A recente alegação do senador Flávio Bolsonaro de que uma foto sua foi manipulada por inteligência artificial acendeu um alerta sobre o uso de ‘deepfakes’ na política. A discussão levanta uma dúvida central: criar esse tipo de conteúdo é crime no Brasil? A resposta curta é não. Ainda não existe uma lei específica que criminalize a criação de ‘deepfakes’.
No entanto, a ausência de uma legislação própria não significa impunidade. Atualmente, a Justiça brasileira utiliza um conjunto de leis já existentes para punir quem produz ou dissemina montagens realistas com o objetivo de prejudicar alguém. A legislação avança de forma mais lenta que a tecnologia, mas já oferece ferramentas para lidar com a desinformação.
Como a Justiça enquadra os ‘deepfakes’ hoje?
Na prática, quem cria um ‘deepfake’ para atacar um adversário político ou qualquer outra pessoa pode responder por diferentes crimes, dependendo do conteúdo e da intenção. Os casos são analisados individualmente e podem ser enquadrados em artigos do Código Penal e de outras legislações.
Os principais crimes associados a essa prática são:
- Calúnia, injúria e difamação: se o conteúdo manipulado atribui um crime falso a alguém, ofende sua dignidade ou ataca sua reputação, o autor pode ser processado por crimes contra a honra.
- Falsidade ideológica: caso a montagem seja usada em um documento, público ou privado, com o objetivo de alterar a verdade sobre um fato juridicamente relevante.
- Ameaça ou constrangimento ilegal: se o material é utilizado para intimidar ou forçar alguém a fazer algo contra sua vontade.
- Violência psicológica contra a mulher com uso de IA: a Lei 15.123/2025 aumentou em 50% a pena do crime de violência psicológica quando praticado com uso de inteligência artificial para alterar imagem ou som da vítima.

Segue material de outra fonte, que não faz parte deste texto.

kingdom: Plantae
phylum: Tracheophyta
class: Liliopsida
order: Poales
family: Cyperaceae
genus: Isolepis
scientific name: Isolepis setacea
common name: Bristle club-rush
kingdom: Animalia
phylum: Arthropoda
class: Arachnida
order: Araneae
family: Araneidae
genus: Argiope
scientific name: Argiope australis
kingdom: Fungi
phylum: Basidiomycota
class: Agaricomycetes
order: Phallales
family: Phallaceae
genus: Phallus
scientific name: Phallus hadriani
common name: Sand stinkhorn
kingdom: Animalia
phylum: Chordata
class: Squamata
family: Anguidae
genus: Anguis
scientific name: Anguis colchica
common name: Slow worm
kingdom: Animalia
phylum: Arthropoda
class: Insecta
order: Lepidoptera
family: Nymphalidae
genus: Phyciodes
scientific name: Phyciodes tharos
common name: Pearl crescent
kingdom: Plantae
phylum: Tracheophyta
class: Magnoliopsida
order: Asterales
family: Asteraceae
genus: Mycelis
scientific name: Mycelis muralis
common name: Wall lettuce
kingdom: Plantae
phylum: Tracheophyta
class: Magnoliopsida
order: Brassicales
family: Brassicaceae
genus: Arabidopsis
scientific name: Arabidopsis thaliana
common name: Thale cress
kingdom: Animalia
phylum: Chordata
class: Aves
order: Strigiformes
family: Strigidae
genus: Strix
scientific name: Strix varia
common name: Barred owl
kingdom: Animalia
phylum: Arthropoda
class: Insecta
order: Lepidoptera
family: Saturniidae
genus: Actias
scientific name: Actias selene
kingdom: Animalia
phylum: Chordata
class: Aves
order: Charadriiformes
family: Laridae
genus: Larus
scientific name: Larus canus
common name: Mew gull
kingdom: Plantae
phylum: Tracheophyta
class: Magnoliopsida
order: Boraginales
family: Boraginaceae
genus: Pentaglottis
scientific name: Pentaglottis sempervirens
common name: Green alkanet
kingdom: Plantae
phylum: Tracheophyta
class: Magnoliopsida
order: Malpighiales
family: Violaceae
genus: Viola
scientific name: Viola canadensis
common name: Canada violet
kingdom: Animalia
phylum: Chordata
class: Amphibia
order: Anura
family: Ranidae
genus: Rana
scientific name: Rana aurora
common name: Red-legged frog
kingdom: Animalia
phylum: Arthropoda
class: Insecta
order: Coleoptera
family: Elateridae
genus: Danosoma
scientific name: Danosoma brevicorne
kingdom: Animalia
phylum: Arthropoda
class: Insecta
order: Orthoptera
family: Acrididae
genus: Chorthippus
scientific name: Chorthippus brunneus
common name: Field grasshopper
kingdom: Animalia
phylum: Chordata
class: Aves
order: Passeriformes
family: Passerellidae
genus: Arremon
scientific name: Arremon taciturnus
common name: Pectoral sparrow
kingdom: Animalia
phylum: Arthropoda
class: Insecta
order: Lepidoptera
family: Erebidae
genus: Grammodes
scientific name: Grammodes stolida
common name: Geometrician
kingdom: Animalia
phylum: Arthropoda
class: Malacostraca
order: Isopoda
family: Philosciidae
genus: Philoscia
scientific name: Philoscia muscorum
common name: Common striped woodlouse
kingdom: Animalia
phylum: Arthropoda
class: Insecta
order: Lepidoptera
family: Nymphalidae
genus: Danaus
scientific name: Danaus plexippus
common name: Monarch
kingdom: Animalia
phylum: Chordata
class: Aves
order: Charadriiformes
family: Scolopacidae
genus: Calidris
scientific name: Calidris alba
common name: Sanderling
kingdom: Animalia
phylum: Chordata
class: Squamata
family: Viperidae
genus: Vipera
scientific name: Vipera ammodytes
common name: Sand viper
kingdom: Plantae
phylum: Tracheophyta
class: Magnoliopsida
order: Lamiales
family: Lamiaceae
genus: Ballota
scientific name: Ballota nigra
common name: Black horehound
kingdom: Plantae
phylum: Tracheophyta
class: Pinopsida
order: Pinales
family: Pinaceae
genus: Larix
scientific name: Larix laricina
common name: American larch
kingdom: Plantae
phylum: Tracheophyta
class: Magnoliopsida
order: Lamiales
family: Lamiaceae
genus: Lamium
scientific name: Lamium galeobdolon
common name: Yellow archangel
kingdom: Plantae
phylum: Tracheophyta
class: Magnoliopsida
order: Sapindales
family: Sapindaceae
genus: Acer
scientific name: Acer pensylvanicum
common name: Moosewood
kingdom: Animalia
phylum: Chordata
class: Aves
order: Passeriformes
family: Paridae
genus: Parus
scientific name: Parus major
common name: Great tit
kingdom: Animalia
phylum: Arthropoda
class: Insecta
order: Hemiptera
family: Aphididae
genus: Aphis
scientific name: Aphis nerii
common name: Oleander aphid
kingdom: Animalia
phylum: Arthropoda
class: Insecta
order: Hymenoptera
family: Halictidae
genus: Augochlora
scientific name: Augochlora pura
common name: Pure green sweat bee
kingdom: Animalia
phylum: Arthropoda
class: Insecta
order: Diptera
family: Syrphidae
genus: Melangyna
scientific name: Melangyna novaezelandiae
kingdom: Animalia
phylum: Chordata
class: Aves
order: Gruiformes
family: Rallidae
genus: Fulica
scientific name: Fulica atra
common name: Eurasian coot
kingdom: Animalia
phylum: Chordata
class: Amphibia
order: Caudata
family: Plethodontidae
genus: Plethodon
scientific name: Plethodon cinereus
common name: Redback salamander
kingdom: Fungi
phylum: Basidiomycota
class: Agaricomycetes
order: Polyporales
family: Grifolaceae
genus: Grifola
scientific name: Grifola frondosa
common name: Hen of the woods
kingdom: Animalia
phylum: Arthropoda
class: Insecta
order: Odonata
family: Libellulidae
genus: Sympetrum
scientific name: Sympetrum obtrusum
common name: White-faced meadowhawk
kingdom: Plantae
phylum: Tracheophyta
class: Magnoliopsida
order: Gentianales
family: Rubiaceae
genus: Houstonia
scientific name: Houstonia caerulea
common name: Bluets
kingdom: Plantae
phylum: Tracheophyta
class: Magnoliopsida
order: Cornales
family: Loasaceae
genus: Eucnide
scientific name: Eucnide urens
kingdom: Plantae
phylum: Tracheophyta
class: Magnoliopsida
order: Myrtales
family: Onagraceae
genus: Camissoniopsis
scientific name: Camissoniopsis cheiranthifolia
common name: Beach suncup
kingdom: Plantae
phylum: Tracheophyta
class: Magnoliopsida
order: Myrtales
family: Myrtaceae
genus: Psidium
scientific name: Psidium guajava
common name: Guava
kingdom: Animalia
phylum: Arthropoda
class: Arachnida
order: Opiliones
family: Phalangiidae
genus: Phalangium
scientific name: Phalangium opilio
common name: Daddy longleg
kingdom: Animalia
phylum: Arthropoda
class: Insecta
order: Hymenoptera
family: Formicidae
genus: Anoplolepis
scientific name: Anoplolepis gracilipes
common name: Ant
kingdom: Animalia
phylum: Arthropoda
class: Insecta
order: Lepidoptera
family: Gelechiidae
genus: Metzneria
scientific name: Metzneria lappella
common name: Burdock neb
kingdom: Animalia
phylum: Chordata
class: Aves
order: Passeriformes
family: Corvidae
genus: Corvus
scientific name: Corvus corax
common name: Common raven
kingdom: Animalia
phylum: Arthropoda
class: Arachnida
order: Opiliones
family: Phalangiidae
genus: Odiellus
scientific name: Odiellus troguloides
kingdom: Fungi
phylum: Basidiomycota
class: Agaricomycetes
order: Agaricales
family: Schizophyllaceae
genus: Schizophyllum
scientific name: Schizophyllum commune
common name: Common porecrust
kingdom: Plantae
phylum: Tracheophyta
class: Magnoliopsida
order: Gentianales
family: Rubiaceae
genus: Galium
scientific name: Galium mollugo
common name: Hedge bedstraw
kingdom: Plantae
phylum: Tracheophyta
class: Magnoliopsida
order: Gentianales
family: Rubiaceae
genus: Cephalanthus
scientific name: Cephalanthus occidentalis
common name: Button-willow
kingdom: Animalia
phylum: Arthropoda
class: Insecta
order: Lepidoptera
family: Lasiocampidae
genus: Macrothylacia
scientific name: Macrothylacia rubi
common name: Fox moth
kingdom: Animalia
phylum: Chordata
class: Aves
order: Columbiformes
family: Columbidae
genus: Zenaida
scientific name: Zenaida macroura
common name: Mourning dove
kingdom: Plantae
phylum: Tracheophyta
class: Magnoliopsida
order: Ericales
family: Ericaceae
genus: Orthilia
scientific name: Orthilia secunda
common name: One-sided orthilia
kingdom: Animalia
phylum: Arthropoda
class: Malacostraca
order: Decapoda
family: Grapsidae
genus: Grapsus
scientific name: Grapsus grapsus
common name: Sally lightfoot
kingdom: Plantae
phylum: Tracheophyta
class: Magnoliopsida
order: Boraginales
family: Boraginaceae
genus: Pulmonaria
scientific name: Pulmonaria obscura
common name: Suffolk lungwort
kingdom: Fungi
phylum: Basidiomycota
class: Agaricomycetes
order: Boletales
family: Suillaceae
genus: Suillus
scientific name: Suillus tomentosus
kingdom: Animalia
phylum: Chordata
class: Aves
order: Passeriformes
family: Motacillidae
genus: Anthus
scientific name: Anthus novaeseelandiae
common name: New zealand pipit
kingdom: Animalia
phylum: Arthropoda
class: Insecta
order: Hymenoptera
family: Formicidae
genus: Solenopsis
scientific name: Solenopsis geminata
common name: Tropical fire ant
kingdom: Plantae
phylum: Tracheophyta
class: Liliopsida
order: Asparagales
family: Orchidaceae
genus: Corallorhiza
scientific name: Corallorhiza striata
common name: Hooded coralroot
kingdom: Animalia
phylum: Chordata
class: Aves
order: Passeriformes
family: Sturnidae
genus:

E nas eleições, a regra é diferente?
Sim, o cenário muda bastante. O Tribunal Superior Eleitoral (TSE) se antecipou ao problema e, através da Resolução 23.748/2026, aprovada em março de 2026, proibiu expressamente o uso de ‘deepfakes’ na propaganda eleitoral. A norma determina a rotulagem obrigatória de todo conteúdo de campanha que utilize IA e proíbe a circulação de conteúdo fabricado ou manipulado nas 72 horas que antecedem a votação e nas 24 horas seguintes.
A regra do TSE é clara: qualquer propaganda que utilize tecnologia para criar ou substituir rostos e vozes de forma enganosa será considerada irregular. A punição para quem desrespeitar a norma pode incluir multas pesadas e até mesmo a cassação do registro de candidatura ou do mandato, caso o candidato seja eleito.
O Congresso Nacional avança na tramitação de projetos específicos sobre deepfakes, como o PL 212/26 que criminaliza deepfakes eleitorais e o PL 5.695/23 sobre violência contra mulheres com uso de IA. Enquanto essas propostas não são aprovadas, a combinação entre o Código Penal e as resoluções da Justiça Eleitoral forma a principal barreira contra a desinformação gerada por ‘deepfakes’ no cenário político atual.